Location: Ski Town, CO
Salary: $165,000 base + $30,000-$40,000 annual bonus
Paycheck Amount (2x/month): $4,900
Net Worth: $55,700 (Assets minus liabilities) Assets: ~$20,000 in my checking account, $75,000 in a 401(k), and $35,000 in mutual funds. Total Debts/Liabilities: $74,231 to my parents. (Grad school was very expensive, but also worth it as my salary more than doubled. I am lucky that my parents gave me a loan with 3% interest, which is significantly below market rate.)
Debt: $74,231 (Student loans, mentioned above)
Rent: $0. I’m currently living with my parents during the pandemic so I can pay off my student loans faster.
Debt Payment: $5,000 (I’m overpaying this right now because I’m not paying rent)
Storage Units: $150 (for all my things until I move out of my parents’ house and back into my own apt)
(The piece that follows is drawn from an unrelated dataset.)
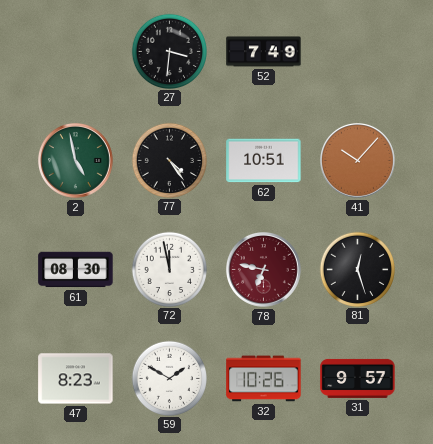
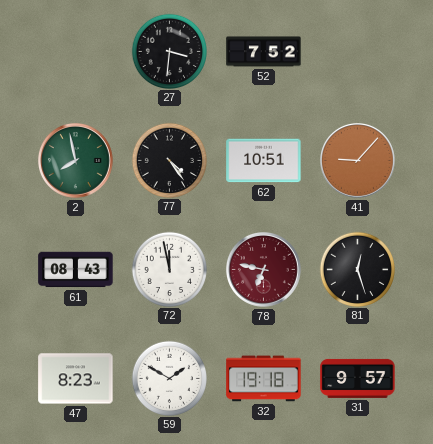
52: 7:49 -> 7:52
2: 4:58 -> 7:58
41: 10:07 -> 9:07
61: 08:30 -> 08:43
32: 10:26 -> 19:18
Donations: ~$50-$100 (NPR, She Should Run, the Biden campaign, and Planned Parenthood)
Cell Phone: $0 (work pays)
Peleton App: $0 (sister pays)
Netflix: $0 (parents pay)
Medical/Vision/Dental Insurance: $187
Mutual Fund Investment: $3,400
401(k): ~$1,200 with an extra 3% of my salary matched by my employer
Was there an expectation for you to attend higher education? Did you participate in any form of higher education? If yes, how did you pay for it?
Absolutely. While both my parents came from middle-class families (my dad was a first-generation college student and my mom grew up without much guidance or support), they both paid their own way through college and graduate school. My parents always told us that they wanted to pay 100% for our undergraduate college education. Graduate school was paid for on my own dime, but they fronted the money.
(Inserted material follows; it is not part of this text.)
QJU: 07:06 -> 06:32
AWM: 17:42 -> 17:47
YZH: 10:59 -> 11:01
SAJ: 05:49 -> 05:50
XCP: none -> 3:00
Growing up, what kind of conversations did you have about money? Did your parent/guardian(s) educate you about finances?
Money was a common, open topic growing up. We grew up learning that “not buying a latte today will allow you to buy two in ten years.” I was given an allowance but was expected to use that money to fund any discretionary purchases, aka going to the movies, presents, beauty products, and “fun” clothes. In kindergarten, my mom took me to the bank to open up a bank account and that was when I began saving.
What was your first job and why did you get it?
My first job was as a summer camp counselor in ninth grade. My first real job was as a sales associate at Gap between my freshman and sophomore year of college. I worked in retail every summer during college to supplement the menial (and in some cases non-existent) pay I received from political internships in D.C. Up until then, my parents gave me an allowance to pay for any personal purchases/expenses.
Did you worry about money growing up?